A curiosa relação de morde e assopra do governo Bolsonaro com Guedes
Ministro ainda tenta emplacar sua agenda liberal apesar de estar escanteado e não contar com a simpatia da campanha do presidente
O ministro da Economia, Paulo Guedes, não vive seu melhor momento no governo. Enquanto trabalha nos bastidores na tentativa de salvar sua agenda, o fogo amigo vem de várias frentes. Os afagos, também. Guedes vem sofrendo com o enxugamento de suas atribuições, direcionadas ora para o ministro da Infraestrutura, Tarcísio Gomes de Freitas, ora para o da Casa Civil, Ciro Nogueira, ora para o do Trabalho, de Onyx Lorenzoni. Mas mantém-se confiante — ou pelo menos é isso que deixa transparecer aos aliados.
Ele, agora, bate na tecla de que vai conseguir aprovar uma reforma tributária e dar vazão às privatizações ainda este ano, algo que tenta desde 2019. A meses da eleição, ele defende que o andamento de sua agenda é fundamental para atrair de volta o eleitor menos, diga-se, ferrenho do presidente Jair Bolsonaro e o mercado — que já olha com menos repulsa até mesmo para o ex-presidente Luiz Inácio Lula da Silva, do PT. Em meio às pressões e ao derretimento de sua agenda, Guedes ganhou um afago do presidente Bolsonaro nesta semana.
“Apesar de todos os problemas, graças a Deus, o Brasil na economia vai bem e eu fico feliz com isso por estar à frente do Executivo e ter pessoas maravilhosas ao meu lado realmente comprometidas com o destino da nossa nação”, disse Bolsonaro em um evento público. “Falar em economia, Paulo, você fala melhor do que eu, obviamente né?

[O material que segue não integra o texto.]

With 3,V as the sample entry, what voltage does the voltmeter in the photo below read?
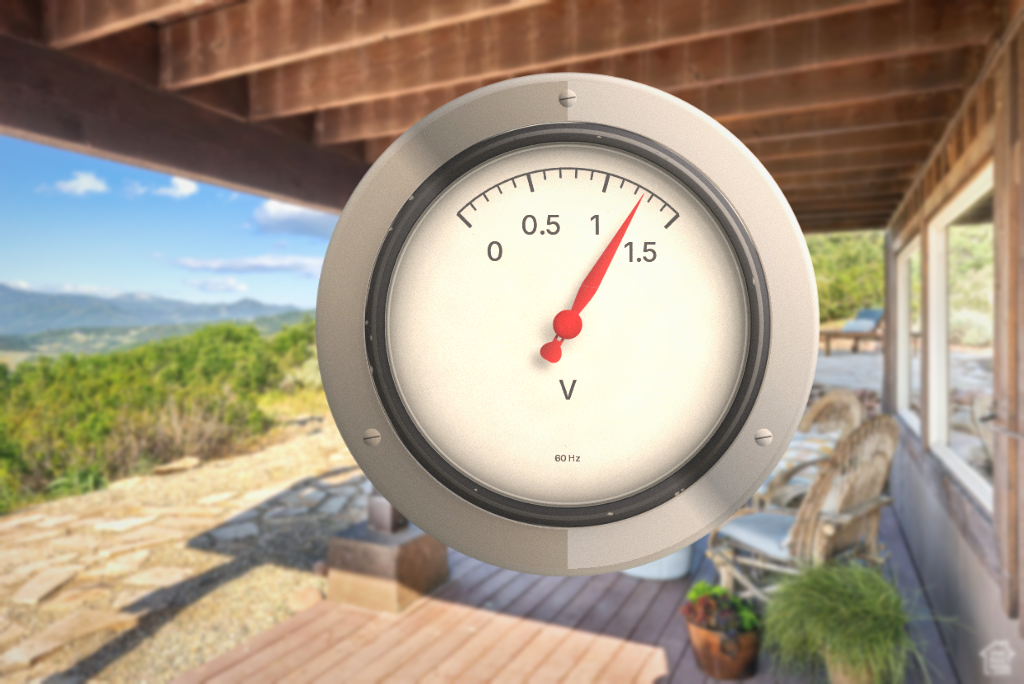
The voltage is 1.25,V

Eu costumo dizer que eu entendo tanto de economia quanto você de política. Então, nós somos um casal perfeito, eu não entro na área dele, ele não dá peruada na minha área. Ele dá cada peruada que você cai para trás”, disse o presidente.
Mas nem tudo são flores. Aos secretários, Guedes diz-se confiante com o desenho das diretrizes econômicas de um eventual segundo mandato de Bolsonaro, mas vem enfrentando resistências públicas e privadas. Uma ala significativa do PL, partido de Bolsonaro, torce o nariz para o ministro e defende que Guedes é nocivo para as intenções eleitorais do presidente. Esse discurso encontra coro em ministros palacianos, que sopram aos ouvidos do presidente que Guedes mais atrapalha do que ajuda. O ministro resiste e, ainda, tem a confiança de Bolsonaro — mas cada dia menos.
Bolsonaro vê em Guedes a última ponte com a parte dos eleitores que o elevou à Presidência da República, mas o próprio ministro admite que o apoio recebido caiu “de 90% para 60%”. Apesar de estar empenhado em estar com Bolsonaro para eventuais quatro anos mais, membros do próprio ministério admitem que ainda não há sinalização formal de que Guedes responderá pela agenda durante as eleições — talvez, nem num segundo mandato. Em entrevista ao jornal O Globo, o filho mais velho do presidente, Flavio Bolsonaro, tergiversou e colocou nas mãos de Guedes a permanência.
“Eu não sei se ele seguiria no cargo em um segundo governo. Depende da disposição dele, que é cansativo”, disse. “Se ele quiser continuar dando sua contribuição, o presidente Bolsonaro vai indiscutivelmente topar na hora, mas não sabemos os planos pessoais dele”, afirmou. Não é bem assim. Guedes sabe que seu papel envolve ser o “burocrata malvado” no governo, enquanto a ala política sorri e provém benesses eleitoreiras. “Eu sou o chato que barra, e tenho que ser. Ministro da Economia não pode ser visto como o bonzinho que dá dinheiro”, afirmou em uma reunião com Bolsonaro e ministros.